Задание 1
Сколько дней висел приказ, судя по отрывку о его чтении?
Задание 2
Перепишите часть отрывка о чтении приказа, начиная с "Офицеры разгоняют толпу, сами" и заканчивая "организация выделила чтецов.", и замените в ней "чтецов" на "агитаторов".

Предупреждаю, что всех замеченных в неисправном несении службы, уклонении от дежурств и в других нарушениях воинской дисциплины буду высылать на фронт».

— Все ясно или нет? — спрашивает читающий. Раздаются голоса: «Не ясно, прочтите еще раз, только громче!»

И снова начинается чтение. Мимо проходит группа офицеров, судя по форме, прибывшие с фронта. Если бы не толпа, прошли бы мимо, а тут остановились, прислушиваются.

«...буду высылать на фронт!» — с ударением заканчивает чтение комсомолец.

Офицеры разгоняют толпу, сами читают приказ и начинают возмущаться:

— Что же это получается... Фронт, выходит, место ссылки?!

— Мы вроде штрафников?!

Три дня висел приказ, а потом спохватились и стали его заклеивать. А три дня возле тумб с приказами проходили громкие читки. Для этого городская комсомольская организация выделила чтецов.

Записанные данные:
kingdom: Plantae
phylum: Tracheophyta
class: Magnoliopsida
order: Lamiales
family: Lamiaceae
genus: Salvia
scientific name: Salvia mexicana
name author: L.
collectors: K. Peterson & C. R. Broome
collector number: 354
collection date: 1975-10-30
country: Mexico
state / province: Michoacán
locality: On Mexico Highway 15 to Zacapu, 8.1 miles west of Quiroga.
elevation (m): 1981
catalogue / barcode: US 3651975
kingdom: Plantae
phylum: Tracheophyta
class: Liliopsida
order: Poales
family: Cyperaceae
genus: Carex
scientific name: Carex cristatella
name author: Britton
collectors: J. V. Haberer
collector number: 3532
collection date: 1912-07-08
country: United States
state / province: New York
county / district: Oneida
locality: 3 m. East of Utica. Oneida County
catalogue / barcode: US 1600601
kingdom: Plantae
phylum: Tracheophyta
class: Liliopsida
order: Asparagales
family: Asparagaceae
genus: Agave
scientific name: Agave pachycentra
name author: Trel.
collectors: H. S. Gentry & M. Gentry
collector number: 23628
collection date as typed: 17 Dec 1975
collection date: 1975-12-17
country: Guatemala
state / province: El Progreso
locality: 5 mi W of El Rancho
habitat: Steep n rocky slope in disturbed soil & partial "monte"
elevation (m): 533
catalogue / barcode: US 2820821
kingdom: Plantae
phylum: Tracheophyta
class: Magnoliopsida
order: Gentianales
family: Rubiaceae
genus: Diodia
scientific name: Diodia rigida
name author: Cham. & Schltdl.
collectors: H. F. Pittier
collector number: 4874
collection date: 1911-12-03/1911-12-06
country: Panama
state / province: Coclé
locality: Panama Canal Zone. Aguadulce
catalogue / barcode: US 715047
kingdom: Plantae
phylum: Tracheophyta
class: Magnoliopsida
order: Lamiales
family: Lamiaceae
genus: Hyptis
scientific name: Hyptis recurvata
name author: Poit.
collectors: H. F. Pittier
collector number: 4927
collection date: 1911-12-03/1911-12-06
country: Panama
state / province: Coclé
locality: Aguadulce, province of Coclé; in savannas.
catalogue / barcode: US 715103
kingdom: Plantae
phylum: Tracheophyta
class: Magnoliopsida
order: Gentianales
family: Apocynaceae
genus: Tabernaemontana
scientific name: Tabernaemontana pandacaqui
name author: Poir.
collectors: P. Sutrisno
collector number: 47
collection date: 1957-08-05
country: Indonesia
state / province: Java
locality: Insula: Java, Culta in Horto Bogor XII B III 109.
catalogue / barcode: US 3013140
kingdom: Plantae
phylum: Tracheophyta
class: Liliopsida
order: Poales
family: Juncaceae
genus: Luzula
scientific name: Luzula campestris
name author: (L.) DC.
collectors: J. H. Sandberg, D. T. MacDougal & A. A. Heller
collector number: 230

Ответ 1
Три дня.

Ответ 2
Офицеры разгоняют толпу, сами читают приказ и начинают возмущаться:

— Что же это получается... Фронт, выходит, место ссылки?!

— Мы вроде штрафников?!

Три дня висел приказ, а потом спохватились и стали его заклеивать. А три дня возле тумб с приказами проходили громкие читки. Для этого городская комсомольская организация выделила агитаторов.